The benchmark test was carried out by using the below described datasets:

- IMDb Dataset: containing a list of movie review divided into negative and positive statements. It contains the most
25k popular reviews. [source](http://ai.stanford.edu/~amaas/data/sentiment/)
- Twitter US Airlines Dataset: containing the tweets about each of the major US airlines since Feb 2015. Each tweet il
classified positive, negative or
neutral. [source](https://www.kaggle.com/crowdflower/twitter-airline-sentiment/version/4)
- Sentiment140 dataset: this dataset contains various tweets record that includes polarity, date, and the tweet
text [source](http://help.sentiment140.com/for-students)

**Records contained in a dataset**
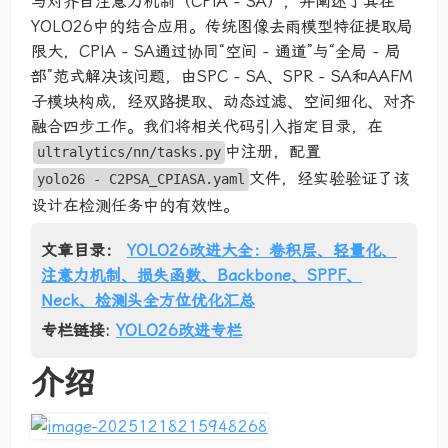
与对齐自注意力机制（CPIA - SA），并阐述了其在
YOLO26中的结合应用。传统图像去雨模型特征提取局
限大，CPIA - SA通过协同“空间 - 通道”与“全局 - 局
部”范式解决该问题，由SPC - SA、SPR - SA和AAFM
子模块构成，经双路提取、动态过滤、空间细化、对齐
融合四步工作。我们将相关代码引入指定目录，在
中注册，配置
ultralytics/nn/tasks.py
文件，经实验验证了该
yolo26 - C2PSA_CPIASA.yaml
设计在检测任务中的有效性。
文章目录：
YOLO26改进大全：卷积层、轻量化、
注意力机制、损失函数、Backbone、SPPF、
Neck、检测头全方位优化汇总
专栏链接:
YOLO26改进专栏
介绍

==

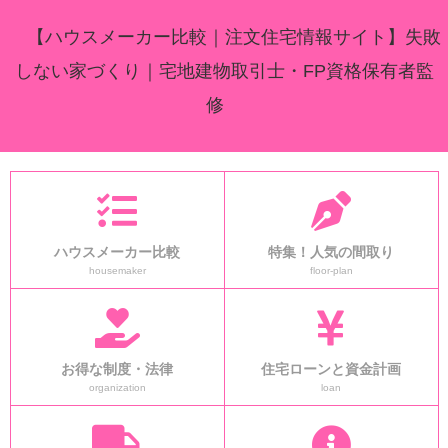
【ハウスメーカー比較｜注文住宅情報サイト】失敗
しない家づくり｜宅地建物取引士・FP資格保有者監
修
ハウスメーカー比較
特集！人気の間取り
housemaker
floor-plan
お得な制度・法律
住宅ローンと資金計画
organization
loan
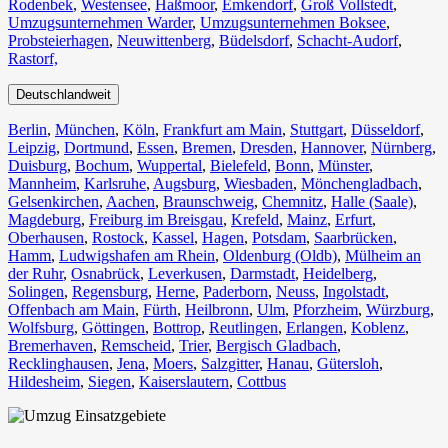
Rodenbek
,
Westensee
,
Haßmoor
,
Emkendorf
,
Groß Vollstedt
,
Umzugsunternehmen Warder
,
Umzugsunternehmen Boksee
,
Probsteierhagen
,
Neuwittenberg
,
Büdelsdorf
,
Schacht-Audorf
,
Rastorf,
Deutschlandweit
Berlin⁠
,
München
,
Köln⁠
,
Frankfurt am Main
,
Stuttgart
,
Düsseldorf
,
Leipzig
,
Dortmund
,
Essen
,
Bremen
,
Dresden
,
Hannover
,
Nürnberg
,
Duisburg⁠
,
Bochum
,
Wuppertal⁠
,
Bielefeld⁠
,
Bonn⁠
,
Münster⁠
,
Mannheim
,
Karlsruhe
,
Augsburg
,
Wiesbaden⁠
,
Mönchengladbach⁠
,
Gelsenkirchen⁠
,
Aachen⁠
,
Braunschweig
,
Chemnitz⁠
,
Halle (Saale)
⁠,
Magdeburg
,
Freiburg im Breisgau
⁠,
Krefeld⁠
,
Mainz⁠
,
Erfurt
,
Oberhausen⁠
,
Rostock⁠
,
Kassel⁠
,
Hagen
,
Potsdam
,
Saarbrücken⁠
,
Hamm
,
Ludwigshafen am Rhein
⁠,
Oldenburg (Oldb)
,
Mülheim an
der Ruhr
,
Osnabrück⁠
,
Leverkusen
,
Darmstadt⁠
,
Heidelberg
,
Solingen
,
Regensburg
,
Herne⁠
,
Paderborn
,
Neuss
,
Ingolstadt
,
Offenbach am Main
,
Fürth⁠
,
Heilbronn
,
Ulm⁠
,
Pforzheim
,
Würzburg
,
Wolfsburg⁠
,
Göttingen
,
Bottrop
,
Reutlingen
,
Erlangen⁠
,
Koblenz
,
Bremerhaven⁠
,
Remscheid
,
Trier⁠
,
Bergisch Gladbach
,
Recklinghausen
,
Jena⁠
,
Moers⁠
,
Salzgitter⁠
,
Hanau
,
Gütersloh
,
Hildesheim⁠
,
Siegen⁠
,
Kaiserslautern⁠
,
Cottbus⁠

**What you need to do**
1 > Retype the portion of the benchmark description between "The benchmark test" and "text [source](http://help.sentiment140.com/for-students)", inclusive.
2 > Name every dataset that the benchmark description says was used for the test.
3 > Proceed with the benchmark description from the point where it stops.

**Responses**
1 >
The benchmark test was carried out by using the below described datasets:

- IMDb Dataset: containing a list of movie review divided into negative and positive statements. It contains the most
25k popular reviews. [source](http://ai.stanford.edu/~amaas/data/sentiment/)
- Twitter US Airlines Dataset: containing the tweets about each of the major US airlines since Feb 2015. Each tweet il
classified positive, negative or
neutral. [source](https://www.kaggle.com/crowdflower/twitter-airline-sentiment/version/4)
- Sentiment140 dataset: this dataset contains various tweets record that includes polarity, date, and the tweet
text [source](http://help.sentiment140.com/for-students)

2 >
- IMDb Dataset
- Twitter US Airlines Dataset
- Sentiment140 dataset

3 >
The minimum information contained by each record of those datasets are:

- the text to analyze
- the related correct sentiment

## Overview:

The project has one entrypoint file: **make_benchmark.py**. It has dedicated commands to execute a benchmark with a
specific dataset and a specific sentiment analysis tool. The entrypoint will then call two of the underlying layers:

1. **dataset reader**: a module that reads the dataset and pre-process/standardizes the data to adapt them to the
sentiment analysis core procedure
2. **sentiment matcher**: is the sentiment analysis core procedure which acts as result post-process; it understands the
results and standardizes them to the caller in order to calculate the sentiment hit or sentiment miss. Each sentiment
matcher knows the correct sentiment for each record; this allows to calculate a sentiment hit or sentiment miss.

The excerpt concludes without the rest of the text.